- Buckshot Location within the state of Arizona Buckshot Buckshot (the United States)
- Coordinates: 32°44′25″N 114°28′58″W﻿ / ﻿32.74028°N 114.48278°W
- Country: United States
- State: Arizona
- County: Yuma

Area
- • Total: 0.32 sq mi (0.83 km^{2})
- • Land: 0.30 sq mi (0.78 km^{2})
- • Water: 0.019 sq mi (0.05 km^{2})
- Elevation: 157 ft (48 m)

Population (2020)
- • Total: 70
- • Density: 231.3/sq mi (89.29/km^{2})
- Time zone: UTC-7 (MST)
- ZIP code: 85365
- Area code: 928
- FIPS code: 04-08020
- GNIS feature ID: 2582742

= Buckshot, Arizona =

CDP in Yuma County, Arizona

Buckshot is a census-designated place (CDP) in Yuma County, Arizona, United States.

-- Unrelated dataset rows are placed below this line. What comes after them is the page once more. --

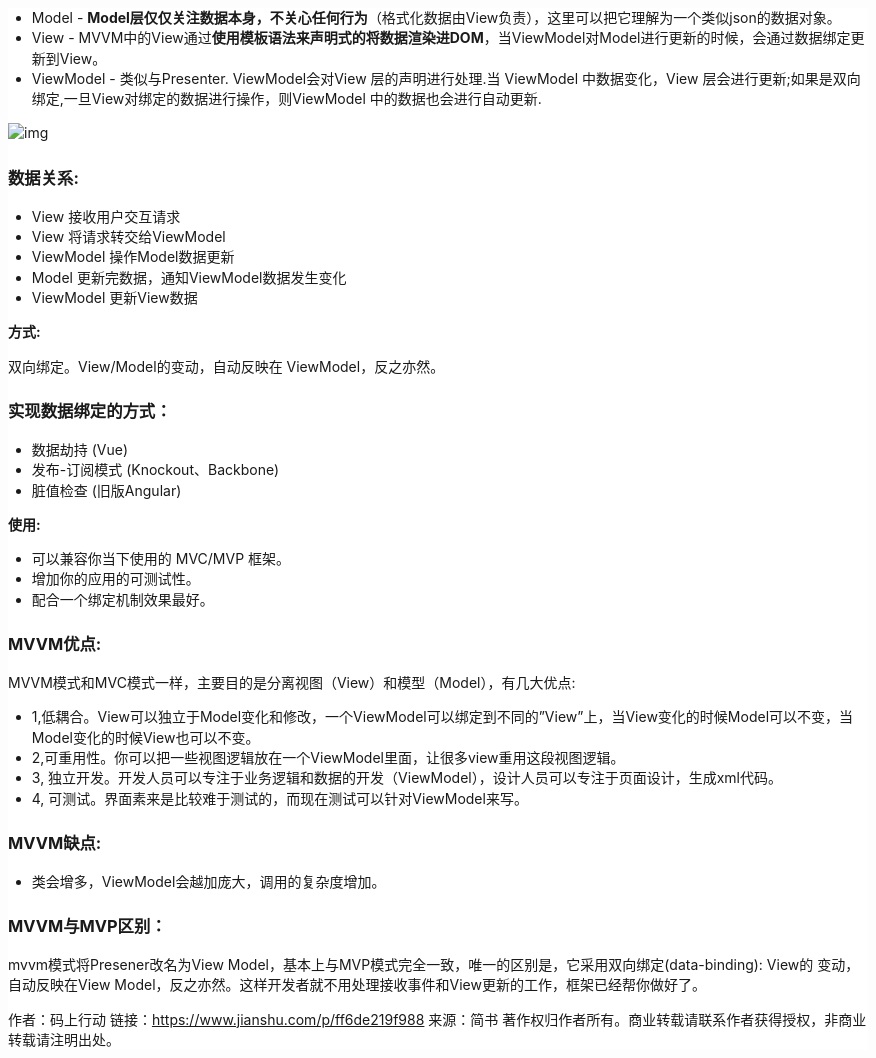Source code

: - Model - **Model层仅仅关注数据本身，不关心任何行为**（格式化数据由View负责），这里可以把它理解为一个类似json的数据对象。
- View - MVVM中的View通过**使用模板语法来声明式的将数据渲染进DOM**，当ViewModel对Model进行更新的时候，会通过数据绑定更新到View。
- ViewModel - 类似与Presenter. ViewModel会对View 层的声明进行处理.当 ViewModel 中数据变化，View 层会进行更新;如果是双向绑定,一旦View对绑定的数据进行操作，则ViewModel 中的数据也会进行自动更新.



![img](https://user-gold-cdn.xitu.io/2019/2/21/169102df8742a9cf?imageView2/0/w/1280/h/960/format/webp/ignore-error/1)



### **数据关系:**

- View 接收用户交互请求
- View 将请求转交给ViewModel
- ViewModel 操作Model数据更新
- Model 更新完数据，通知ViewModel数据发生变化
- ViewModel 更新View数据

**方式:**

双向绑定。View/Model的变动，自动反映在 ViewModel，反之亦然。

### **实现数据绑定的方式：**

- 数据劫持 (Vue)
- 发布-订阅模式 (Knockout、Backbone)
- 脏值检查 (旧版Angular)

**使用:**

- 可以兼容你当下使用的 MVC/MVP 框架。
- 增加你的应用的可测试性。
- 配合一个绑定机制效果最好。

### **MVVM优点:**

MVVM模式和MVC模式一样，主要目的是分离视图（View）和模型（Model），有几大优点:

- 1,低耦合。View可以独立于Model变化和修改，一个ViewModel可以绑定到不同的”View”上，当View变化的时候Model可以不变，当Model变化的时候View也可以不变。
- 2,可重用性。你可以把一些视图逻辑放在一个ViewModel里面，让很多view重用这段视图逻辑。
- 3, 独立开发。开发人员可以专注于业务逻辑和数据的开发（ViewModel），设计人员可以专注于页面设计，生成xml代码。
- 4, 可测试。界面素来是比较难于测试的，而现在测试可以针对ViewModel来写。

### **MVVM缺点:**

- 类会增多，ViewModel会越加庞大，调用的复杂度增加。



###  MVVM与MVP区别：

mvvm模式将Presener改名为View Model，基本上与MVP模式完全一致，唯一的区别是，它采用双向绑定(data-binding):   View的 变动，自动反映在View Model，反之亦然。这样开发者就不用处理接收事件和View更新的工作，框架已经帮你做好了。



作者：码上行动
链接：https://www.jianshu.com/p/ff6de219f988
来源：简书
著作权归作者所有。商业转载请联系作者获得授权，非商业转载请注明出处。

The population was 153 at the 2010 census.

Redondo Lake, a reservoir holding seepage from the Gila Gravity Main Canal, is located to the north of Buckshot.

==Geography==
Buckshot is located in the Gila River Valley.

==Demographics==

Buckshot first appeared on the 2010 U.S. Census as a census-designated place (CDP).

As of the 2010 census, there were 153 people living in the CDP: 85 male and 68 female. 29 were 19 years old or younger, 10 were ages 20–34, 13 were between the ages of 35 and 49, 28 were between 50 and 64, and the remaining 73 were aged 65 and above. The median age was 63.8 years.

The racial makeup of the CDP was 92.2% White, 3.3% American Indian 0.7% Black or African American, 2.0% Other, and 2% two or more races. 29.4% of the population were Hispanic or Latino of any race.

There were 66 households in the CDP, 51 family households (77.3%) and 15 non-family households (22.7%), with an average household size of 2.32. Of the family households, 44 were married couples living together, 1 single father and 6 single mothers; while the non-family households included 14 adults living alone: 10 male and 4 female.

The CDP contained 75 housing units, of which 66 were occupied and 9 were vacant.

Historical population
| Census | Pop. | Note | %± |
| 2010 | 153 |  | — |
| 2020 | 70 |  | −54.2% |
U.S. Decennial Census

==Education==
Buckshot is served by the Yuma Elementary School District and the Yuma Union High School District.

The zoned elementary and middle schools are Desert Mesa Elementary School and Castle Dome Middle School. Gila Ridge High School is the zoned high school.